[Multi-view scene reconstruction data]
::::::

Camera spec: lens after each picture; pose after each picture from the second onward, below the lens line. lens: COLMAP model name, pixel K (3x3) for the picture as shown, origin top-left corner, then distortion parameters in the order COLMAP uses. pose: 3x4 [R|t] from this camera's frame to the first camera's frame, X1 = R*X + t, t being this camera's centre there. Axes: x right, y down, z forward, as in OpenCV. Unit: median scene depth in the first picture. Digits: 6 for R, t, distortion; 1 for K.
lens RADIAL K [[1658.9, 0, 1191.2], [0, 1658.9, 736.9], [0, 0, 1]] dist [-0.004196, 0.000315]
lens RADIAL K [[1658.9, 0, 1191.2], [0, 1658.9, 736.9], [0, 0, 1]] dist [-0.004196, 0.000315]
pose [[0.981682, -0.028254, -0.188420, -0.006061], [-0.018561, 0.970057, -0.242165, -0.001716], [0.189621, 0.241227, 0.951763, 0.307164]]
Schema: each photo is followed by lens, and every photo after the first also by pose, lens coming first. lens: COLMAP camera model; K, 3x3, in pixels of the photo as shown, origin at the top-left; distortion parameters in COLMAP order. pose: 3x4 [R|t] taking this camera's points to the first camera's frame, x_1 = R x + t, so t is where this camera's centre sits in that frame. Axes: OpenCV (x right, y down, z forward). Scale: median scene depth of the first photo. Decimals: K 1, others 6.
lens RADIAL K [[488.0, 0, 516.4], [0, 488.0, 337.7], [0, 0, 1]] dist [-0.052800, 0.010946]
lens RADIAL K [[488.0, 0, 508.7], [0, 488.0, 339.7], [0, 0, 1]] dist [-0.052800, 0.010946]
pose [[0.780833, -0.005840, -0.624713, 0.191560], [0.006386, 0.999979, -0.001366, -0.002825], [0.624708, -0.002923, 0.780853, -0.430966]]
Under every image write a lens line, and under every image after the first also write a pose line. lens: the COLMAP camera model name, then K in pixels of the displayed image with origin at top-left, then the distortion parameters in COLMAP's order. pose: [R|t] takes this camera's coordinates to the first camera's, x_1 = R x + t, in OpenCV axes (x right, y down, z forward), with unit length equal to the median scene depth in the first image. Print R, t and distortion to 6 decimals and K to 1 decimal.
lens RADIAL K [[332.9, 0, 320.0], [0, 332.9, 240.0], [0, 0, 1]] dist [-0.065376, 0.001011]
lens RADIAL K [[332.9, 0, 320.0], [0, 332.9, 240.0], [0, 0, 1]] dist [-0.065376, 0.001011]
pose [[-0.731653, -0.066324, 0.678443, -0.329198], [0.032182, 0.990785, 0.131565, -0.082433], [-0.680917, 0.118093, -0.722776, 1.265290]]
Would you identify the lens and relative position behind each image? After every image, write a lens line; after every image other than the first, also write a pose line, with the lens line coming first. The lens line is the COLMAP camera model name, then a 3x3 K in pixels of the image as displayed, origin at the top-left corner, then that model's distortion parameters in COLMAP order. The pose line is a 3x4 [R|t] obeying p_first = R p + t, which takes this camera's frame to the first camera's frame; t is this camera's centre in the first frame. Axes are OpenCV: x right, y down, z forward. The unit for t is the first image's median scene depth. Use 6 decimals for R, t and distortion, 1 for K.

::::::

All of the entries above need to be printed again exactly.

Response to the exercise →
Camera spec: lens after each picture; pose after each picture from the second onward, below the lens line. lens: COLMAP model name, pixel K (3x3) for the picture as shown, origin top-left corner, then distortion parameters in the order COLMAP uses. pose: 3x4 [R|t] from this camera's frame to the first camera's frame, X1 = R*X + t, t being this camera's centre there. Axes: x right, y down, z forward, as in OpenCV. Unit: median scene depth in the first picture. Digits: 6 for R, t, distortion; 1 for K.
lens RADIAL K [[1658.9, 0, 1191.2], [0, 1658.9, 736.9], [0, 0, 1]] dist [-0.004196, 0.000315]
lens RADIAL K [[1658.9, 0, 1191.2], [0, 1658.9, 736.9], [0, 0, 1]] dist [-0.004196, 0.000315]
pose [[0.981682, -0.028254, -0.188420, -0.006061], [-0.018561, 0.970057, -0.242165, -0.001716], [0.189621, 0.241227, 0.951763, 0.307164]]
Schema: each photo is followed by lens, and every photo after the first also by pose, lens coming first. lens: COLMAP camera model; K, 3x3, in pixels of the photo as shown, origin at the top-left; distortion parameters in COLMAP order. pose: 3x4 [R|t] taking this camera's points to the first camera's frame, x_1 = R x + t, so t is where this camera's centre sits in that frame. Axes: OpenCV (x right, y down, z forward). Scale: median scene depth of the first photo. Decimals: K 1, others 6.
lens RADIAL K [[488.0, 0, 516.4], [0, 488.0, 337.7], [0, 0, 1]] dist [-0.052800, 0.010946]
lens RADIAL K [[488.0, 0, 508.7], [0, 488.0, 339.7], [0, 0, 1]] dist [-0.052800, 0.010946]
pose [[0.780833, -0.005840, -0.624713, 0.191560], [0.006386, 0.999979, -0.001366, -0.002825], [0.624708, -0.002923, 0.780853, -0.430966]]
Under every image write a lens line, and under every image after the first also write a pose line. lens: the COLMAP camera model name, then K in pixels of the displayed image with origin at top-left, then the distortion parameters in COLMAP's order. pose: [R|t] takes this camera's coordinates to the first camera's, x_1 = R x + t, in OpenCV axes (x right, y down, z forward), with unit length equal to the median scene depth in the first image. Print R, t and distortion to 6 decimals and K to 1 decimal.
lens RADIAL K [[332.9, 0, 320.0], [0, 332.9, 240.0], [0, 0, 1]] dist [-0.065376, 0.001011]
lens RADIAL K [[332.9, 0, 320.0], [0, 332.9, 240.0], [0, 0, 1]] dist [-0.065376, 0.001011]
pose [[-0.731653, -0.066324, 0.678443, -0.329198], [0.032182, 0.990785, 0.131565, -0.082433], [-0.680917, 0.118093, -0.722776, 1.265290]]
Would you identify the lens and relative position behind each image? After every image, write a lens line; after every image other than the first, also write a pose line, with the lens line coming first. The lens line is the COLMAP camera model name, then a 3x3 K in pixels of the image as displayed, origin at the top-left corner, then that model's distortion parameters in COLMAP order. The pose line is a 3x4 [R|t] obeying p_first = R p + t, which takes this camera's frame to the first camera's frame; t is this camera's centre in the first frame. Axes are OpenCV: x right, y down, z forward. The unit for t is the first image's median scene depth. Use 6 decimals for R, t and distortion, 1 for K.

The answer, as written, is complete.